Howes’s method still runs some risk, in spite of her careful placement of these women in their historical context. One risk is that because her sample consists of women who are so anomalous, it cannot be said to represent medieval women at large. Literacy was very limited in the Middle Ages and was almost exclusively the province of the clergy, merchants, and high-ranking officials. Women’s literacy was, unsurprisingly, even more limited. After all, women were barred from universities, and thus denied participation in the institution that trained most of those clergy and administrators in the advanced writing skills their work demanded. Women such as Marie de France and Christine de Pizan were able to become writers as members of affluent noble, or noble-adjacent, families, a status which gave them access to private tutors. Religious celebrities such as Julian of Norwich and Margery Kempe collaborated with male confessors, clergy to whom they confessed and from whom they sought spiritual counsel. Together, they composed the women’s work. Female mystics gained literary purchase by spiritual reputation. Their fame attracted the attention of priests who, perhaps seeking to burnish their own status, worked with the women to record their visionary and prophetic utterances. A lot of things had to go right for a medieval woman to become an author, and most of those things were unavailable to most women. So what, if anything, can Marie, Christine, Julian, and Margery tell us about the lives of women in the Middle Ages?

Howes’s answer is to describe the conditions that enabled these exceptional literary lives; to offer an illuminating contrast with the limitations that applied to the lives of ordinary women. She draws on a rich range of sources to flesh out the accounts of her women writers, and to cross check their accounts against what we know about medieval society. Howes wears this reading and learning lightly. The reader is never bogged down in historiographical quibbles or lost in scholarly posturing. The book provides a clear and compelling introduction to the history of medieval women, neither intimidating nor patronising the reader.

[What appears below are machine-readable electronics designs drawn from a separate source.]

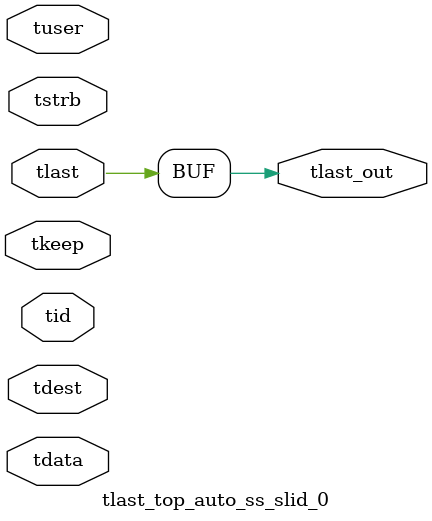
<source format=v>


`timescale 1ps/1ps

module tlast_top_auto_ss_slid_0 #
(
parameter C_S_AXIS_TID_WIDTH   = 1,
parameter C_S_AXIS_TUSER_WIDTH = 0,
parameter C_S_AXIS_TDATA_WIDTH = 0,
parameter C_S_AXIS_TDEST_WIDTH = 0
)
(
input  [(C_S_AXIS_TID_WIDTH   == 0 ? 1 : C_S_AXIS_TID_WIDTH)-1:0       ] tid,
input  [(C_S_AXIS_TDATA_WIDTH == 0 ? 1 : C_S_AXIS_TDATA_WIDTH)-1:0     ] tdata,
input  [(C_S_AXIS_TUSER_WIDTH == 0 ? 1 : C_S_AXIS_TUSER_WIDTH)-1:0     ] tuser,
input  [(C_S_AXIS_TDEST_WIDTH == 0 ? 1 : C_S_AXIS_TDEST_WIDTH)-1:0     ] tdest,
input  [(C_S_AXIS_TDATA_WIDTH/8)-1:0 ] tkeep,
input  [(C_S_AXIS_TDATA_WIDTH/8)-1:0 ] tstrb,
input  [0:0]                                                             tlast,
output                                                                   tlast_out
);

assign tlast_out = {tlast};

endmodule


</source>
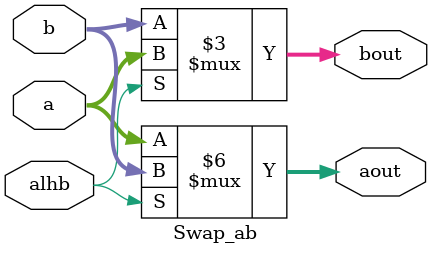
<source format=v>
module Swap_ab(a,b,alhb,aout,bout);
input[23:0] a,b;
input alhb;
output reg[23:0] aout, bout;
always @(alhb or a or b)
begin
if(alhb)
begin
		aout = b;
		bout = a;
end
else
begin 
	aout = a;
	bout = b;
end
end
endmodule
</source>
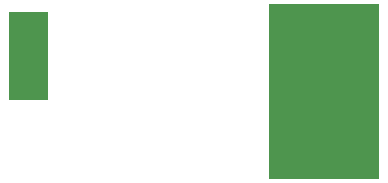
<source format=gbr>
%TF.GenerationSoftware,Altium Limited,Altium Designer,21.4.1 (30)*%
G04 Layer_Color=16711935*
%FSLAX45Y45*%
%MOMM*%
%TF.SameCoordinates,F4A6E2B2-E63A-418B-8CEE-B9A354165880*%
%TF.FilePolarity,Positive*%
%TF.FileFunction,Keep-out,Top*%
%TF.Part,Single*%
G01*
G75*
G36*
X-61086Y3742994D02*
Y2994994D01*
X264914D01*
Y3742994D01*
X-61086D01*
D02*
G37*
G36*
X3069200Y3813609D02*
Y2333000D01*
X2140200D01*
Y3813609D01*
X3069200D01*
D02*
G37*
%TF.MD5,009c36864b7e3d9563e1a543bd0d2f82*%
M02*

</source>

Does it make me a hypocrite, then, to say that I missed the weirdness of these women as I have come to know them as a reader? The words of Margery Kempe, for example, convey the thrill of a world in which demons tempt and the Holy Spirit protects. Marie de France gives us the ascetic erotics of courtly love, in which desire is not to be overcome through consummation but enjoyed as deprivation. Julian of Norwich provides the gnomic affirmation, ‘And all shall be well. And all shall be well. And all manner of things shall be exceedingly well.’ Christine de Pizan imagines an allegorical ‘City of Ladies’, an urban paradise peopled by brilliant historical women. In making these authors accessible to us, legible in their time and place, Howes deprives us of their idiosyncratic authorial power and dilutes the potency of their personality. Poet, Mystic, Widow, Wife provides a useful and thoughtful introduction to the lives of medieval women, no doubt. But I do hope that its readers take it as a first step into a sprawling city of medieval ladies, as Christine de Pizan might have had it.